Romily Cavanaugh, April Thomas and Jocelyn Pierre were convicted alongside Sauls when they obstructed access to the company's worksites on Oct. 15, 2020, during work hours in Mission Flats. The protest involved tying themselves to objects and work equipment before being arrested by Mounties.
Cavanaugh, 59, is also being sentenced Friday, while Pierre and Thomas had their sentencing adjourned to May 1 as they are having Gladue reports commissioned. Gladue reports are pre-sentencing reports that speak to aboriginal factors in sentencing. The name stems from the 1999 R. v. Gladue Supreme Court of Canada decision.
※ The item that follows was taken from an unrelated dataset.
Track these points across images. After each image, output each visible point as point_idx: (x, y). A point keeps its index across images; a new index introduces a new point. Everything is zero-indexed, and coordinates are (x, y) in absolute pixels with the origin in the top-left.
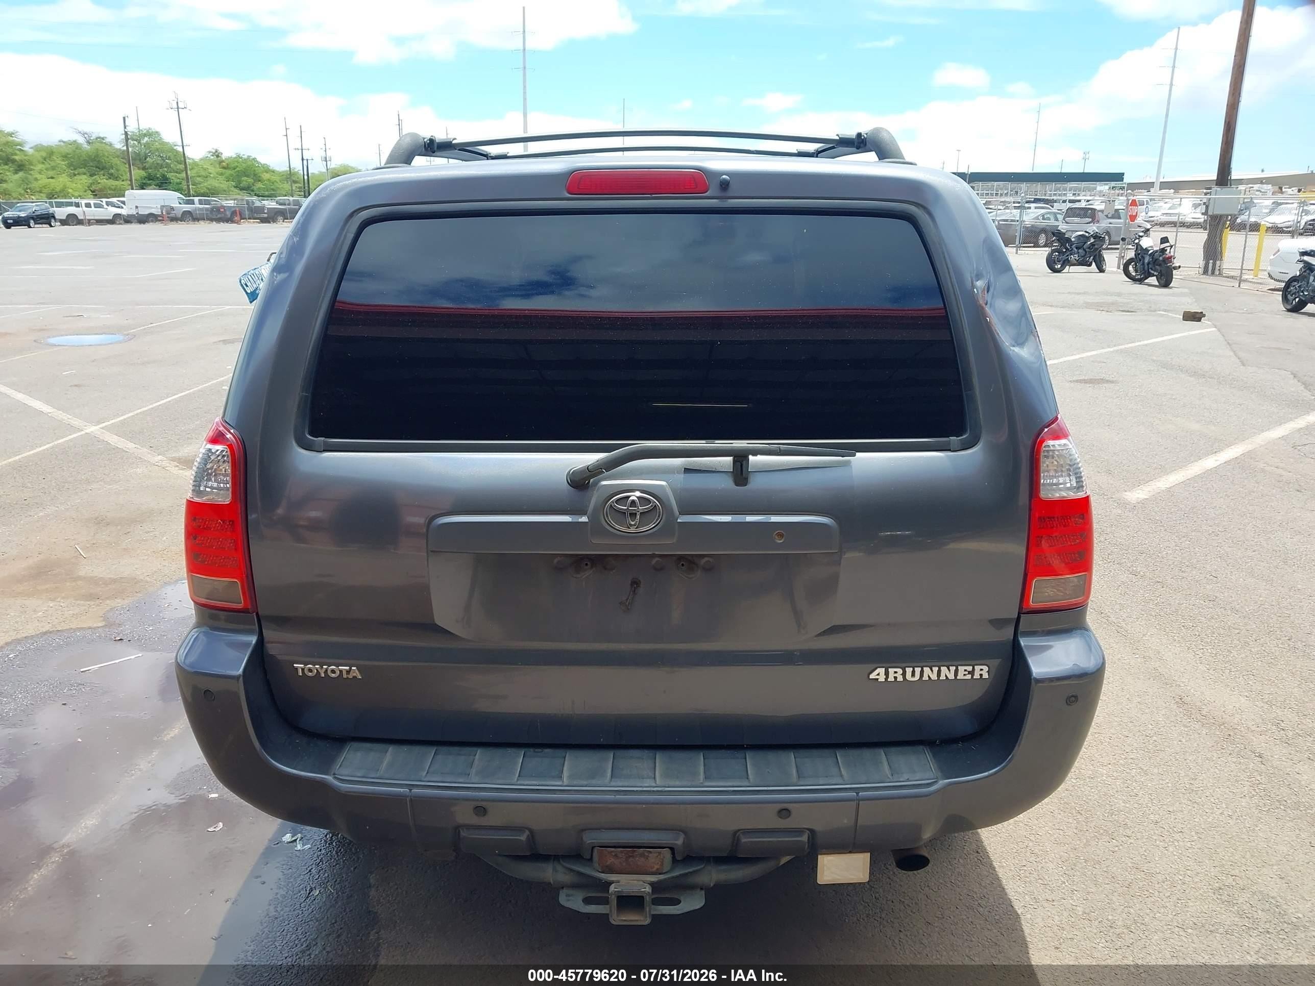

Isitt told KTW the defence and Crown were able to come to a joint sentencing agreement for Cavanaugh based on the 28-day jail term imposed by justice Fitzpatrick for the four other protesters she sentenced a day earlier for the Oct. 17, 2020 protest.
Crown and defence suggested 32 days in jail for Cavanaugh, adding one day for the fact she had to be carried by officers to a police vehicle and another three days because she zip tied herself to a gate outside the worksite.
Isitt also requested Cavanaugh, a Vancouver resident and former Trans Mountain engineer, complete her jail time intermittently. The ask was that Cavanaugh serve six, five and 21-day stints in jail to accommodate her attending to her work duties with an engineering company currently conducting year end financial reporting.
Cavanaugh was also convicted of mischief for protests from July and October 2021 for which she received a conditional discharge and two years probation last November.